Il Presidente della Commissione Affari Costituzionali: “C’è differenza tra uso e abuso. Si vuole creare un alibi”

Un calice di vino rosso al tramonto

Un calice di vino rosso

A quanto pare l’Irlanda appare decisa a introdurre delle etichette per vino e bevande alcoliche, compreso il vino italiano. La specificazione indicherà i rischi sanitari del consumo e i legami con tumori e altre patologie.

Il vino come le sigarette?

Un po’ come siamo soliti leggere sui pacchetti di sigarette. Se dunque arriverà anche l’ok da parte dell’Organizzazione Mondiale del Commercio, su ciascuna bottiglia di bevande alcoliche che circolano nel Paese Nordeuropeo, sarà obbligatorio specificare i rischi di malattie del fegato, tumori, aborti spontanei.

Una decisione corretta? Quanto una scelta del genere può rivelarsi dannosa per i prodotti italiani? Lo abbiamo chiesto all’On. Salvatore De Meo, Presidente della Commissione Affari Costituzionali al Parlamento Europeo.

“Una decisione inaccettabile”

“E’ una cosa inaccettabile” – ha detto De Meo -. “Il Parlamento Europeo ha espresso una risoluzione finalizzata al rafforzamento delle misure per la lotta contro il cancro. E all’interno di essa è stato specificato ed escluso categoricamente che si possa mettere sull’alcol un’etichetta simile a quella delle sigarette. Questo perché all’interno dell’alcol ci sono diverse tipologie di prodotto e soprattutto perché, continuiamo a insistere, bisogna implementare le azioni di sensibilizzazione. Bisogna far capire che c’è una netta e sostanziale differenza tra l’uso e l’abuso. Perché l’abuso di qualsiasi cosa fa male. Noi dobbiamo educare le persone a un consumo oggettivamente responsabile. Abbiamo esempi legati al fatto che il proibizionismo non fa ridurre l’utilizzo di alcol. Anzi. Non c’è pertanto alcuna motivazione scientifica perché questa loro fuga in avanti abbia senso”.

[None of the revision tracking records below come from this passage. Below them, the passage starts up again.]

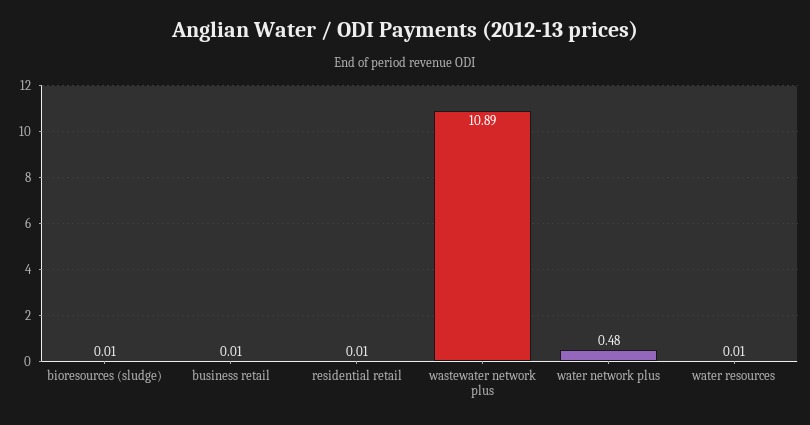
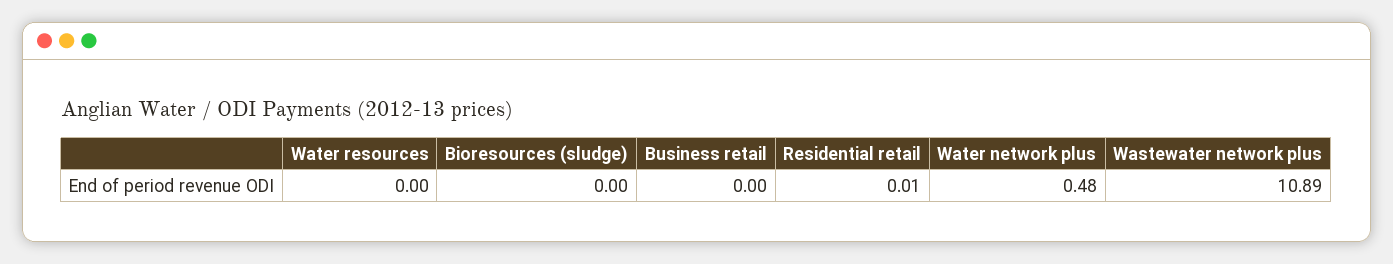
  {
-   "bioresources (sludge)": 0.01,
+   "bioresources (sludge)": 0,
-   "business retail": 0.01,
+   "business retail": 0,
    "residential retail": 0.01,
    "wastewater network plus": 10.89,
    "water network plus": 0.48,
-   "water resources": 0.01
+   "water resources": 0
  }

Un paradigma che non vale per tutti

E’ una politica che danneggia altri stati?

“Certo. Stiamo preparando un’interrogazione, perché vorremmo capire in quale modo la Commissione intende reagire a questo tipo di “provocazione”. Qualche anno fa l’Irlanda aveva già tentato di inserire questa etichetta e ci fu una riunione di consiglio. E 14 Stati membri, tra cui l’Italia, si dichiararono contrari. Ci fu poi questa forte presa di posizione del Parlamento molto chiara. Che non significa sottovalutare quelli che possono essere i rischi dell’alcolismo. Noi insistiamo che sull’etichetta ci siano delle informazioni di responsabilità. Così come molte case vitinvinicole stanno facendo”.

Lo dico con una battuta: ma una volta non veniva consigliato un bel bicchiere di vino a ogni pasto?

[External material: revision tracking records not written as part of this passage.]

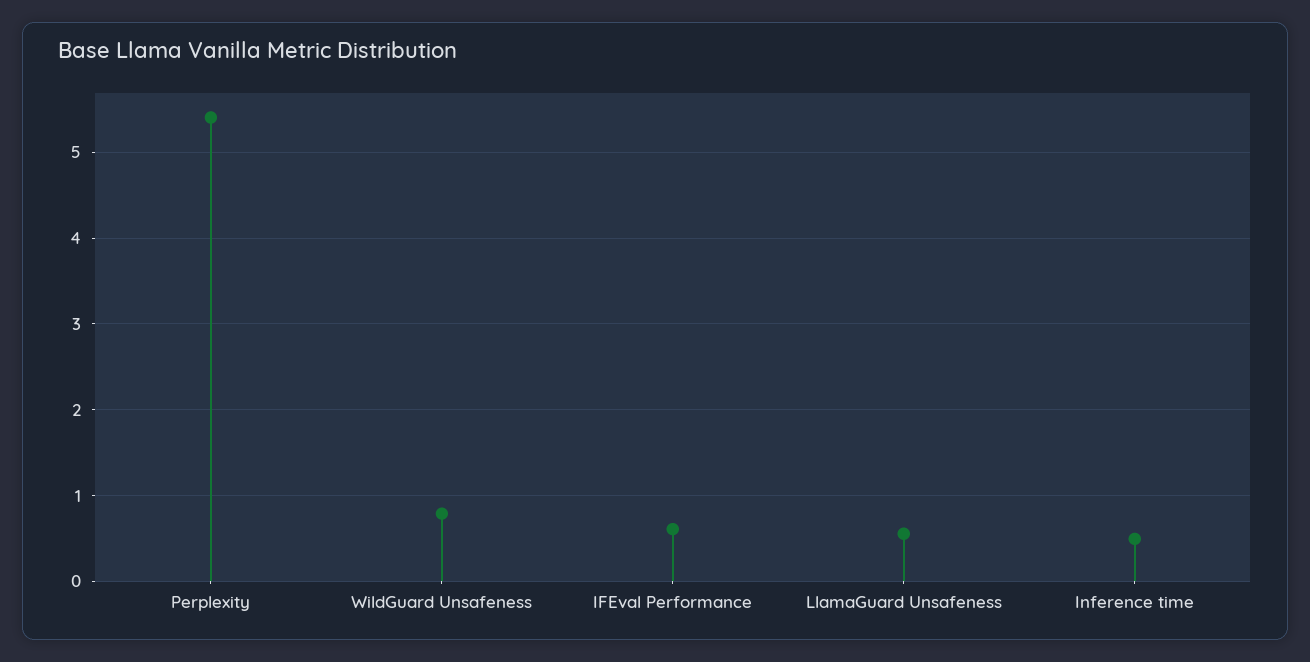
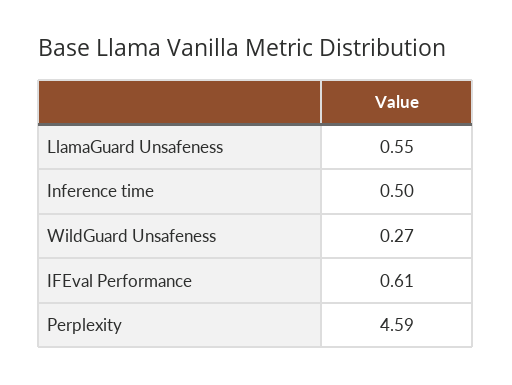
  {
-   "Perplexity": 5.4,
+   "Perplexity": 4.59,
-   "WildGuard Unsafeness": 0.8,
+   "WildGuard Unsafeness": 0.27,
    "IFEval Performance": 0.61,
    "LlamaGuard Unsafeness": 0.55,
    "Inference time": 0.5
  }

“Questi sono dei detti popolari che non sbagliano mai (ride ndr). Scherzi a parte, oggi la scienza o una parte di essa cerca di dare una lettura diversa, che non può essere considerata in valore assoluto. Perché un bicchiere di vino a me personalmente potrebbe far male. Ma a un’altra persona, un quantitativo maggiore, potrebbe non creare alcun problema. Non c’è un paradigma che vale per tutti. Per questo non c’è una dottrina scientifica univoca. C’è una parte della dottrina scientifica e accademica che utilizza una sorta di terrorismo psicologico, anche per sensibilizzare le persone a un uso diverso rispetto al passato che dev’essere moderato. Siamo molto preoccupati: si rischia di confondere le idee. Non dando un contributo all’ammirevole volontà di tutelare la nostra salute. Si pensa che un’etichetta possa aiutare, ma è un alibi. Perché se io esagerassi sarebbe per mancanza di cultura. E’ fumo negli occhi, per ideologizzare alcune battaglie”.

Che cosa deve temere il Made in Italy? Può essere danneggiato da tutto ciò?

“Non sono preoccupato che un’etichetta del genere possa incidere sul consumo di questi prodotti. Sappiamo che il nostro vino è apprezzato al di là dei nostri confini. E’ cultura, identità territoriale. Ci sono mille aspetti dietro un bicchiere di vino. La preoccupazione più grande è quella di dare un durissimo colpo all’export italiano in particolare, ma europeo in genere. Questo sarebbe un autogol“.